» What this task involves:
Search the data for the string "Canis", and report each line where it is found.

» Data shown:
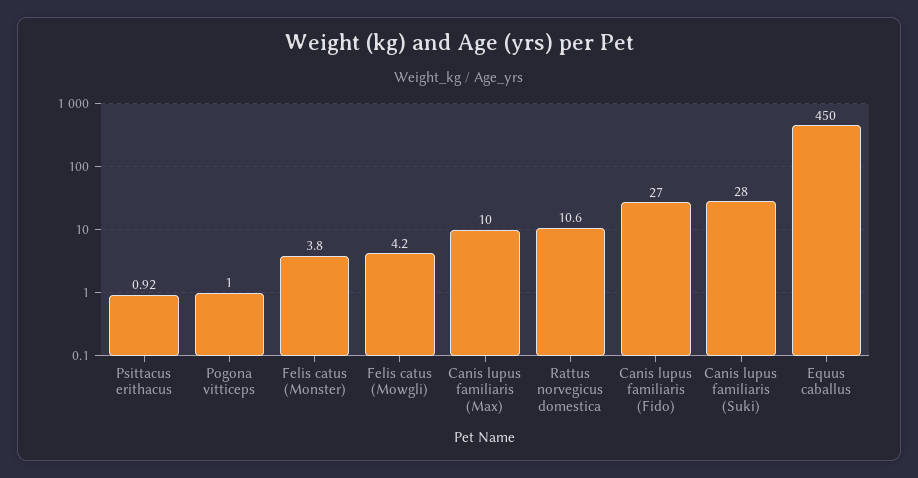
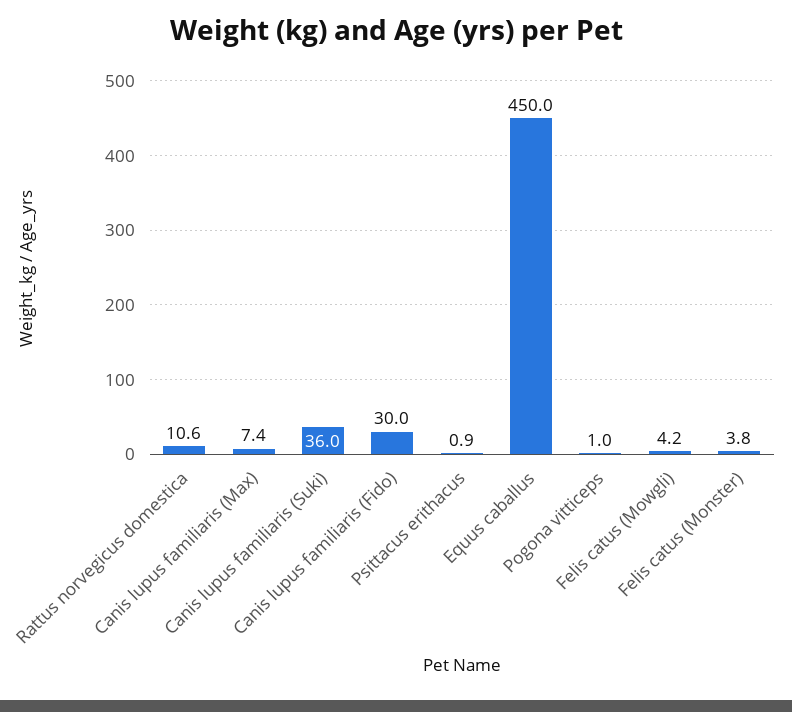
  {
    "Psittacus erithacus": 0.92,
    "Pogona vitticeps": 1,
    "Felis catus (Monster)": 3.8,
    "Felis catus (Mowgli)": 4.2,
-   "Canis lupus familiaris (Max)": 10,
+   "Canis lupus familiaris (Max)": 7.4,
    "Rattus norvegicus domestica": 10.6,
-   "Canis lupus familiaris (Fido)": 27,
+   "Canis lupus familiaris (Fido)": 30,
-   "Canis lupus familiaris (Suki)": 28,
+   "Canis lupus familiaris (Suki)": 36,
    "Equus caballus": 450
  }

» Response to the task:
-   "Canis lupus familiaris (Max)": 10,
+   "Canis lupus familiaris (Max)": 7.4,
-   "Canis lupus familiaris (Fido)": 27,
+   "Canis lupus familiaris (Fido)": 30,
-   "Canis lupus familiaris (Suki)": 28,
+   "Canis lupus familiaris (Suki)": 36,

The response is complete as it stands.